The Fresh Loaf

News & Information for Amateur Bakers and Artisan Bread Enthusiasts

Sourdough stopped rising

meadmakrmikey's picture

Sourdough stopped rising

I have a starter from King Arthur that I have maintained for about 10 months.  I have refreshed it intermittently, with equal parts of AP flour and bottled water, and a 1/2 -1 cup of starter.  It then sits at room temp for about 2 hours, and  I then refrigerate it, and bring it to room temp before the next feeding.  Bubbles form during the rise in temp from the refrigerator, but it BARELY rises, and this has been progressive for about 3 months.  The flavor is there, but it seems that the "yeast" part of the starter is gone.  Any suggestions?


Ford's picture

What exactly are the ratios of starter:flour:water?  I use S:F:W::1:1:1 by weight.  Otherwise, I use the same procedure as you for maintenance..


Ambimom's picture

Sourdough needs consistency.  I bake 2 loaves every 10 days or so which means my starter gets fed every 10-14 days.  It is refrigerated between bakes.  I, too, have KA starter.  Mine has been kept alive for 4 years so far.  You can bring yours back to life.  It would help if you got yourself a scale instead of measuring cups to measure by weight instead of volume, but it's not absolutely necessary.

Start in the morning because this will take some time.

Feed your starter, but instead of putting it back in the refrigerator after a period of time.  Feed it again after a couple of hours.  Discard  the amount you just fed it a couple of hours ago, and feed it again.  Do this again and again until you observe your starter coming back to life.  

In other words, follow the same instructions you got from KA when you first got your starter.  

My own feeding routine is to discard 300 grams (by weight on scale) and feed 150 grams AP flour and 150 grams plain old filtered tap water (measured by weight on scale).  (My sourdough bread recipe calls for 290 grams of sourdough for two loaves, hence the 300 gram feed.)

DavidEF's picture

All starters are different. Mine doesn't really like the fridge (or maybe it likes the fridge too much). It doesn't want to wake up for a long time after being refrigerated. So, during times when I'm not baking as much, and my starter is kept in the fridge, I refresh it once a week, but I leave it out at room temperature, and feed it twice before it goes back in. So, I get it out, feed it, let it sit 12 hours, feed it again, then put it back in the fridge. I also don't let it sit out after feeding, unless I'm going to keep it out through another whole cycle. If it's going in the fridge, it goes straight away. Actually, the way you described your taking it out, feeding, leaving out for a couple hours, then refrigerating again, it doesn't seem to me long enough to expect a lot of rising. If it's rising even a little, it is probably doing well.

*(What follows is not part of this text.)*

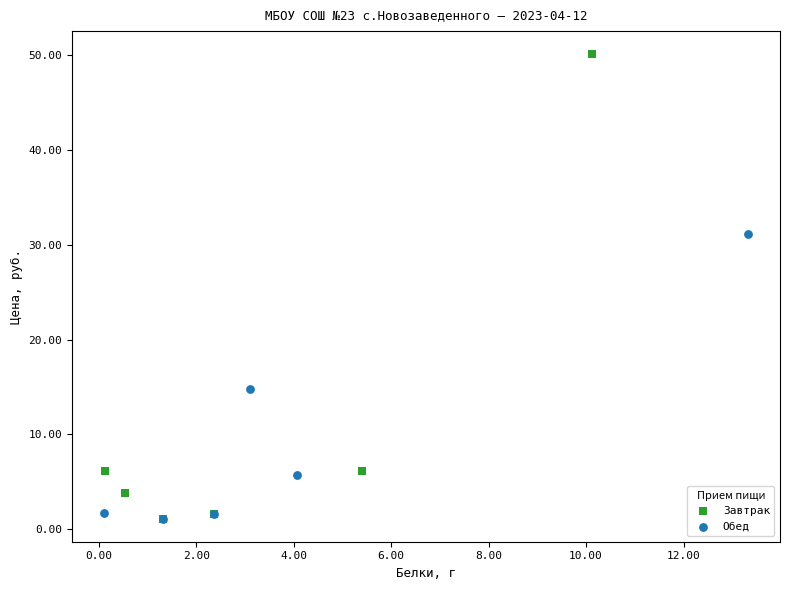

Which series contains the highest Y value?

Завтрак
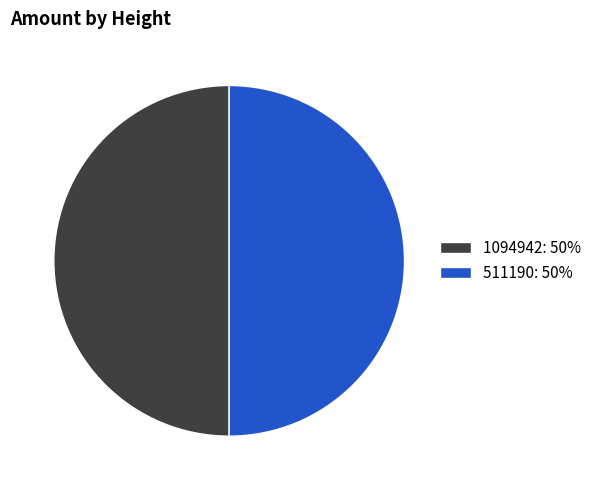

Do 511190: 50% and 1094942: 50% together represent more than half of the pie?

Yes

Ratios might need to be checked too, as Ford suggested. If you aren't getting much activity, it may well be that you are either under-feeding or over-feeding the starter. The yeast will be less active in the fridge, so they don't need as much to eat. Unless you've done something really bad, like using chlorinated water in your starter or something, you should still have yeast there, though they may be diluted if they are being overfed, or if they need more time out of the fridge than what they are getting. Try leaving it out several hours after feeding. If it rises a little, but not much, leave it several more hours. You can probably leave it out as long as it takes to double, whatever that is, then feed again and put in the fridge.

As a last resort, if nothing else works, follow the instructions from KA, like Ambimom suggested.

meadmakrmikey's picture

Thank you both so much.  I will try as you suggest, and let you know either way.

Mike Acord

dabrownman's picture

when it comes to SD.  Recent research points out that at least half the CO2 production and rise in sourdough  breads is due to the Labs and not the yeast.  In the future, it might be that the best SD starters won't have yeast at all.  Sounds like you are a trend setter.